Deborah Gyapong: Fresh Ezra and Mark the Knife

Fresh Ezra and Mark the Knife










Maclean's Inside the Queensway blogger Kady O'Malley did an impressive job with her thumbs live-blogging today's committee hearing featuring Ezra Levant and Mark Steyn. Here's her post if you're looking for something to read before the transcripts go up. She writes.

3:47:24 PM
And — questions! First up, Brian Murphy, who wanders around his question for a while — and wonders if either of the witnesses believe there should be *any* limit on speech at all. He points to some cases that the tribunal has dealt with, some of which, he avers “shock the conscience of the Canadian people” and even crossed the line into criminal speech. Do the witnesses believe in the Criminal Code? “Let’s not truck with the administrivial aspects — let’s get to the heart of the matter: Should there be limits on speech?”

Levant notes that there *are* laws against some kinds of speech — fraud, uttering a threat, that sort of thing – but that laws against hate speech penalize ideas.

He also gives a pretty decent defence of his position — which incorporates some fancy legal citing, although honestly, I’d *expect* both of these witnesses to be able to argue their respective cases in their sleep by this point.

Steyn also agrees with him, and points out that, although the excerpts Murphy declined to read the full text were, indeed, offensive, referring to the Jewish lobny and Hitler, he believes that it shouldn’t be against the law to “champion repellant ideas”. Sunshine is the best disinfectant, and hatred is “part of what it means to be human”. Why, even Jennifer Lynch, he notes, seems to harbour a “teeny bit” of hatred towards he and his co-witness, which produces light chuckles from the crowd.

My impressions? Well, Mark and Ezra are always worth hearing and I think they did really well. Intererestingly, Ezra's opening statement was a catalogue of some of the most egregious procedural abuses--the neo-Nazi memberships, the posting of hate online by CHRC staff, etc. Mark seconded that in his remarks, though he spoke against Section 13 on principle.

What can I say about the questioners? For the most part, the opposition parties, well, it is obvious they do not read blogs and are mentally wedded to the notion that Section 13-type laws really do protect people against hatred.

If it hadn't been the endorphins kicking in from being able to hear such articulate defences of freedom of speech by two of my favorite Canadian writers, I would have experienced the tempation to despair that so often afflicts me up here on the Hill. Rational argument does not work here. Patient explanation over and over and over does not work. There is a mindset that's just about set in concrete. And it's a mindset that thinks state censorship is a good thing if it keeps people from hating each other.

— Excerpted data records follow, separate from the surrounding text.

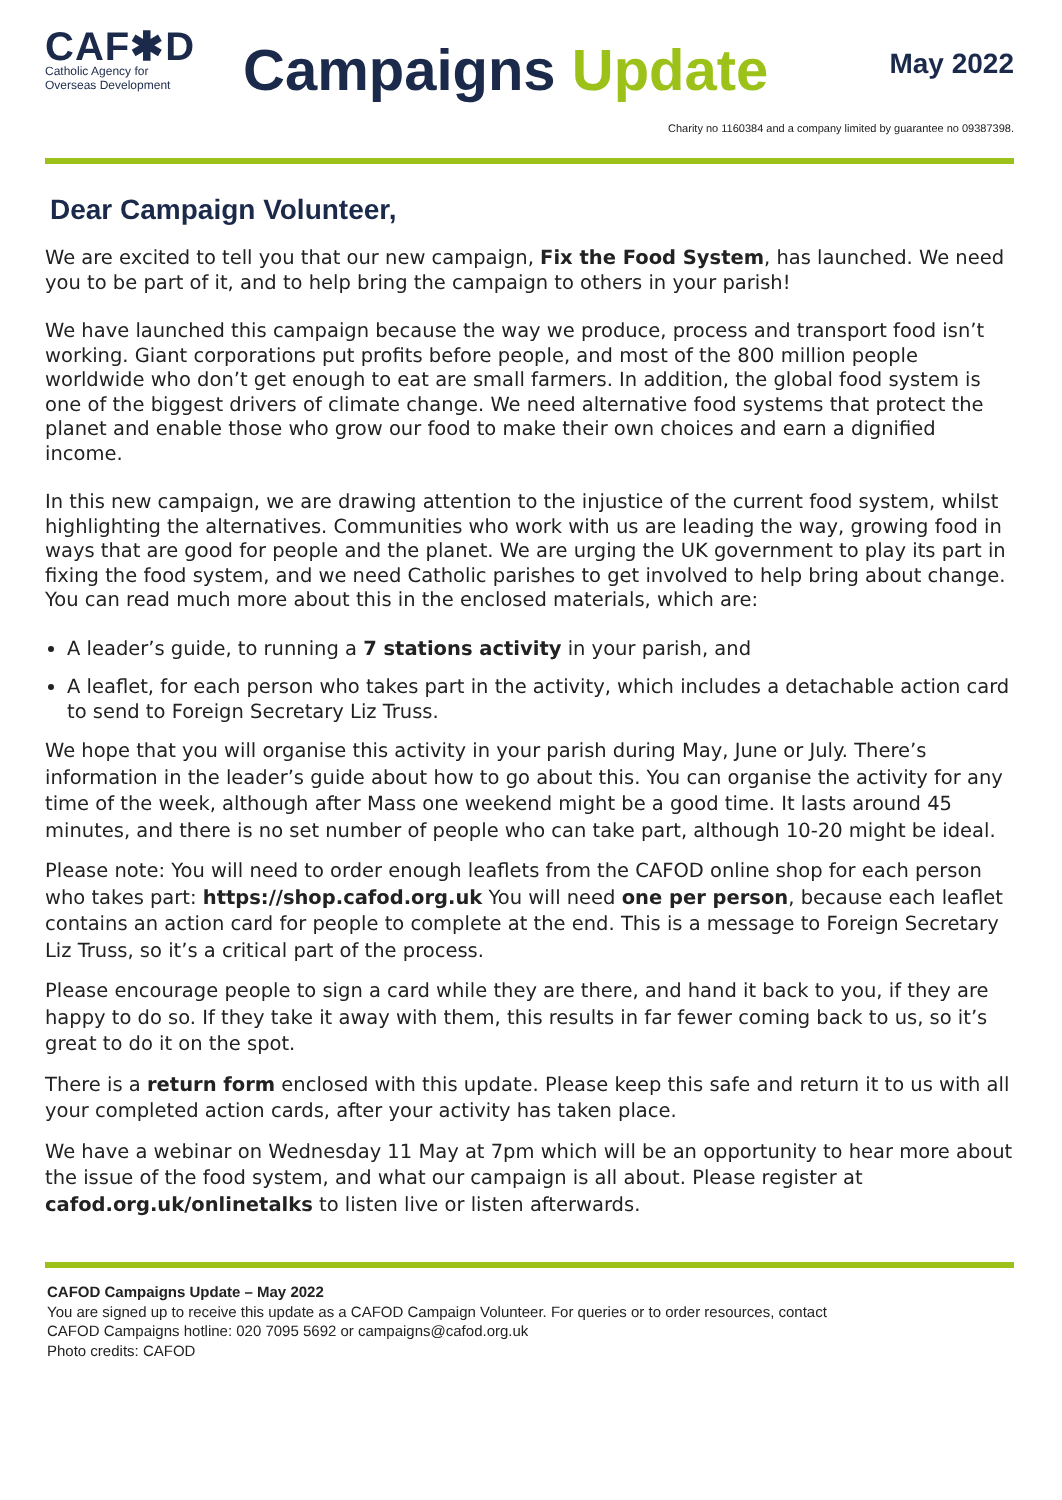CAF✱D
Catholic Agency for
Overseas Development
Campaigns Update
May 2022
Charity no 1160384 and a company limited by guarantee no 09387398.
Dear Campaign Volunteer,
We are excited to tell you that our new campaign, Fix the Food System, has launched. We need you to be part of it, and to help bring the campaign to others in your parish!
We have launched this campaign because the way we produce, process and transport food isn’t working. Giant corporations put profits before people, and most of the 800 million people worldwide who don’t get enough to eat are small farmers. In addition, the global food system is one of the biggest drivers of climate change. We need alternative food systems that protect the planet and enable those who grow our food to make their own choices and earn a dignified income.
In this new campaign, we are drawing attention to the injustice of the current food system, whilst highlighting the alternatives. Communities who work with us are leading the way, growing food in ways that are good for people and the planet. We are urging the UK government to play its part in fixing the food system, and we need Catholic parishes to get involved to help bring about change. You can read much more about this in the enclosed materials, which are:
A leader’s guide, to running a 7 stations activity in your parish, and
A leaflet, for each person who takes part in the activity, which includes a detachable action card to send to Foreign Secretary Liz Truss.
We hope that you will organise this activity in your parish during May, June or July. There’s information in the leader’s guide about how to go about this. You can organise the activity for any time of the week, although after Mass one weekend might be a good time. It lasts around 45 minutes, and there is no set number of people who can take part, although 10-20 might be ideal.
Please note: You will need to order enough leaflets from the CAFOD online shop for each person who takes part: https://shop.cafod.org.uk You will need one per person, because each leaflet contains an action card for people to complete at the end. This is a message to Foreign Secretary Liz Truss, so it’s a critical part of the process.
Please encourage people to sign a card while they are there, and hand it back to you, if they are happy to do so. If they take it away with them, this results in far fewer coming back to us, so it’s great to do it on the spot.
There is a return form enclosed with this update. Please keep this safe and return it to us with all your completed action cards, after your activity has taken place.
We have a webinar on Wednesday 11 May at 7pm which will be an opportunity to hear more about the issue of the food system, and what our campaign is all about. Please register at cafod.org.uk/onlinetalks to listen live or listen afterwards.
CAFOD Campaigns Update – May 2022
You are signed up to receive this update as a CAFOD Campaign Volunteer. For queries or to order resources, contact
CAFOD Campaigns hotline: 020 7095 5692 or campaigns@cafod.org.uk
Photo credits: CAFOD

Maybe the shock of the allegations--Ezra admitted that he could not believe what he had discovered until he went over every piece of the evidence--will wake people up. And the best thing that happened today is that the committee has asked for all the documentation--the Tribunal transcripts, the on-the-record admissions of various shenanigans. Let's see what they do with it. Right now the shock seemed to annoy some of the MPs.

In conversations out in the hall, I wondered out loud whether there would have been the same kind of opposition by most MPs if the freedom of speech related to the right to pornography or some kind of obscene expression in the "arts" or whatever. People would have been spitting mad about those "rights" being taken away.

Mark wrote about that in the latest Maclean's column that I am not sure is available online yet.

Kady O'Malley is the petite blonde, sitting with fellow Maclean's colleagues and standing before the ubiquitous Dr. Roy. You'll also see the tall and handsome Brian Lilley, sporting his new beard.
And you'll see blogger Stephen Taylor with Ezra.